━━ SOURCE DOCUMENT

The shares of Canada’s two largest airlines have been downgraded and their price targets and profit estimates cut by Bank of America Merrill Lynch analyst Glenn Engel.
Air Canada and WestJet Airlines Ltd. will face significant headwinds this year from the drop in the value of the Canadian dollar, Mr. Engel wrote in a research note Tuesday.
The Canadian currency has depreciated 6 per cent against the U.S. dollar and euro since Jan. 1 and the two airlines have more expenses in U.S. dollars than revenue, he said.
The key costs include fuel and price of new airplanes, although some of the airplane deliveries are far enough out that the currency could recover or the airlines could increase their hedging to offset future declines in the dollar.
In Air Canada’s case, “since two times as many Canadians travel abroad than foreigners fly to Canada, [the] weak Canadian dollar could also have traffic impact,” he said.

━━━━
━━ GIVEN DATA

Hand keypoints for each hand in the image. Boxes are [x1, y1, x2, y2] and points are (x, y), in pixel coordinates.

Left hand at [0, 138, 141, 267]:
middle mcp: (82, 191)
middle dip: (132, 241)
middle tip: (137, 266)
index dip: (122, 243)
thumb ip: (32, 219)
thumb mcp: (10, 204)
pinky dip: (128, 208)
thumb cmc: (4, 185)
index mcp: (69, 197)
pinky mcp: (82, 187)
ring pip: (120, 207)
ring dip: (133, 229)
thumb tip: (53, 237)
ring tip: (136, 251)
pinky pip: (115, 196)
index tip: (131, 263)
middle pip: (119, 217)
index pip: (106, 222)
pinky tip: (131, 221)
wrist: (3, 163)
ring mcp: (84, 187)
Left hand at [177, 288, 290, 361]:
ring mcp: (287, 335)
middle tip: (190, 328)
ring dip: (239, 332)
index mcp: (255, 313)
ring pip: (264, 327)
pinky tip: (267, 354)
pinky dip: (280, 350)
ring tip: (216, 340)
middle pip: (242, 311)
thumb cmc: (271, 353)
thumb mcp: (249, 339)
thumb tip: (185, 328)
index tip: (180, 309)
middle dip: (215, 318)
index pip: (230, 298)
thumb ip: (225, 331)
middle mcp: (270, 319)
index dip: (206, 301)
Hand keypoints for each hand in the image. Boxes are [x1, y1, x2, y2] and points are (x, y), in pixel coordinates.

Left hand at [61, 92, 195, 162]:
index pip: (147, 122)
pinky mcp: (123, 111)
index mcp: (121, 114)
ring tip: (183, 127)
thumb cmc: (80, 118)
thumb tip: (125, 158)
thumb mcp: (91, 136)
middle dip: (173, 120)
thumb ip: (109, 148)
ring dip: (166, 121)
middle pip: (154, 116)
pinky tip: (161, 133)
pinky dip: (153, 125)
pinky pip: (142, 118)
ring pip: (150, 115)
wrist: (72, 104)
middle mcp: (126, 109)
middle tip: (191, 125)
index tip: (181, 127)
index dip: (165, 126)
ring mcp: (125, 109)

━━━━

WORK REQUEST: Summarize the airline downgrade article in two sentences.

ANSWER BOX: Bank of America Merrill Lynch analyst Glenn Engel downgraded the shares of Air Canada and WestJet Airlines Ltd. and cut their price targets and profit estimates, citing headwinds from the Canadian dollar's 6 percent drop against the U.S. dollar and euro since Jan. 1. Both airlines have more expenses than revenue in U.S. dollars, chiefly fuel and new airplanes, and for Air Canada the weak dollar could also hurt traffic because twice as many Canadians travel abroad as foreigners fly to Canada.